[Saved data entries]
☆ ☆ ☆ ☆ ☆ ☆ ☆

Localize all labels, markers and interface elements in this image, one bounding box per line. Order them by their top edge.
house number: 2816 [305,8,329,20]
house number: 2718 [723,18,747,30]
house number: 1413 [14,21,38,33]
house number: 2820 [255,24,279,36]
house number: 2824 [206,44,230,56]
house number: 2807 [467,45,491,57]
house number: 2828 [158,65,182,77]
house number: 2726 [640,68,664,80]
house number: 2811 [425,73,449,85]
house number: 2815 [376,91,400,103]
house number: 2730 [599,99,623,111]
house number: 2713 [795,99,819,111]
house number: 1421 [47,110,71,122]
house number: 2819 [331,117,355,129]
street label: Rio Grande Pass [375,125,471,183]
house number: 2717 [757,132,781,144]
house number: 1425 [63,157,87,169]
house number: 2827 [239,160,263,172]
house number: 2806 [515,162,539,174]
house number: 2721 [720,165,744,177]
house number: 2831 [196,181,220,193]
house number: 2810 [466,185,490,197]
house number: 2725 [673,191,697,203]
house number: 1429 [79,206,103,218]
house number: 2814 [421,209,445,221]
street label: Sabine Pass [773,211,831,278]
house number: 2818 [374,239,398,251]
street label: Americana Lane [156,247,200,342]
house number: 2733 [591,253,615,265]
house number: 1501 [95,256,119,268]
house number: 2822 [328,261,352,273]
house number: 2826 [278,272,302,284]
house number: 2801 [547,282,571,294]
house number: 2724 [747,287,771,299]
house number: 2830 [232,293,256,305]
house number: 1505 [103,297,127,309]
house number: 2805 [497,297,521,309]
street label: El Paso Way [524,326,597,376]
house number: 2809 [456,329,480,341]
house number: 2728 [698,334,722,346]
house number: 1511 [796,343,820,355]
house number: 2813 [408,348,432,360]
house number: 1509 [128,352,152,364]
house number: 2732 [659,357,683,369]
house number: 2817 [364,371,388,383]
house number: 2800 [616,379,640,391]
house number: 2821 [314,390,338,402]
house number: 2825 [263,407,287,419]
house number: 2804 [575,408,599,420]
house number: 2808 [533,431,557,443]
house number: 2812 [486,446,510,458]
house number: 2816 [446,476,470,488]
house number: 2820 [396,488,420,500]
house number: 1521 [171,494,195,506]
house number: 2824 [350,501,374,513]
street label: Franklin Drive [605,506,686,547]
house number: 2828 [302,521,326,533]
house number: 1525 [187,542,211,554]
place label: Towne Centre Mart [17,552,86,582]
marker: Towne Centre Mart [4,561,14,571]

☆ ☆ ☆ ☆ ☆ ☆ ☆

TASK DETAILS:
Print out the data exactly once more.

TASK ANSWER:
Localize all labels, markers and interface elements in this image, one bounding box per line. Order them by their top edge.
house number: 2816 [305,8,329,20]
house number: 2718 [723,18,747,30]
house number: 1413 [14,21,38,33]
house number: 2820 [255,24,279,36]
house number: 2824 [206,44,230,56]
house number: 2807 [467,45,491,57]
house number: 2828 [158,65,182,77]
house number: 2726 [640,68,664,80]
house number: 2811 [425,73,449,85]
house number: 2815 [376,91,400,103]
house number: 2730 [599,99,623,111]
house number: 2713 [795,99,819,111]
house number: 1421 [47,110,71,122]
house number: 2819 [331,117,355,129]
street label: Rio Grande Pass [375,125,471,183]
house number: 2717 [757,132,781,144]
house number: 1425 [63,157,87,169]
house number: 2827 [239,160,263,172]
house number: 2806 [515,162,539,174]
house number: 2721 [720,165,744,177]
house number: 2831 [196,181,220,193]
house number: 2810 [466,185,490,197]
house number: 2725 [673,191,697,203]
house number: 1429 [79,206,103,218]
house number: 2814 [421,209,445,221]
street label: Sabine Pass [773,211,831,278]
house number: 2818 [374,239,398,251]
street label: Americana Lane [156,247,200,342]
house number: 2733 [591,253,615,265]
house number: 1501 [95,256,119,268]
house number: 2822 [328,261,352,273]
house number: 2826 [278,272,302,284]
house number: 2801 [547,282,571,294]
house number: 2724 [747,287,771,299]
house number: 2830 [232,293,256,305]
house number: 1505 [103,297,127,309]
house number: 2805 [497,297,521,309]
street label: El Paso Way [524,326,597,376]
house number: 2809 [456,329,480,341]
house number: 2728 [698,334,722,346]
house number: 1511 [796,343,820,355]
house number: 2813 [408,348,432,360]
house number: 1509 [128,352,152,364]
house number: 2732 [659,357,683,369]
house number: 2817 [364,371,388,383]
house number: 2800 [616,379,640,391]
house number: 2821 [314,390,338,402]
house number: 2825 [263,407,287,419]
house number: 2804 [575,408,599,420]
house number: 2808 [533,431,557,443]
house number: 2812 [486,446,510,458]
house number: 2816 [446,476,470,488]
house number: 2820 [396,488,420,500]
house number: 1521 [171,494,195,506]
house number: 2824 [350,501,374,513]
street label: Franklin Drive [605,506,686,547]
house number: 2828 [302,521,326,533]
house number: 1525 [187,542,211,554]
place label: Towne Centre Mart [17,552,86,582]
marker: Towne Centre Mart [4,561,14,571]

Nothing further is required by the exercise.